New SF Arena Manager Adjusting To Job
October 17, 2010, 10:18 PM
SIOUX FALLS, SD -
On Sunday, the Minnesota Timberwolves exhibition game at the Sioux Falls Arena was the first big event for the Arena's new general manager. Terry Torkildson took over last month and he says adjusting to the job is easy, but he wouldn't mind having more space in the future.
Terry Torkildson has worked at Sioux Falls Arena off and on for ten years. But he's still getting used to his new title of general manager.
"The biggest thing now is getting to know the promoters as a general manager as opposed to an assistant general manager," Torkildson said. "It was more of a working relationship to get things going down the same path, whereas now, it's a business relationship where you both want to get the most for your facility or company."
But other than forming new relationships, Torkildson says he was fortunate enough to learn a lot from his predecessor, the late Russ DeCurtins.
"In most buildings, when a general manager comes in, they're brand new, they haven't had a lot of experience, they've come from a different building," Torkildson said. "This is a unique situation where he and I had worked together for so long and done so much together side-by-side that it was a very smooth transition."
And while he's prepared for the job, Torkildson admits he'd like to have more to work with, and that his job would be a lot easier with more seats at a new Events Center.
"It's one of our biggest handicaps, when we have Sioux City on one side, Fargo on the other, even Mankato, and to a lesser extent, Omaha, as competiton, it always makes a huge difference when someone can stop in Sioux City and sell 2,000 to 3,000 more seats," Torkildson said.

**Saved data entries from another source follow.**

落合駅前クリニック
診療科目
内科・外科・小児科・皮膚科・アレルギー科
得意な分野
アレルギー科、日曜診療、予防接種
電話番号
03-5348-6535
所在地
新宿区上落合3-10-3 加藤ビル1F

The Arena is still viable for many events. But if the city wants an even busier schedule, Torkildson says a new building is a must.
"We do 141 events a year," Torkildson said. "And last year, that was as many as Fargo and Sioux City approximately combined. So, it's an extremely busy building and it's served its purpose. And quite honestly, soon it's going to be worn out."
Torkildson says a new events center would also provide newer amenities, which could lower operating costs.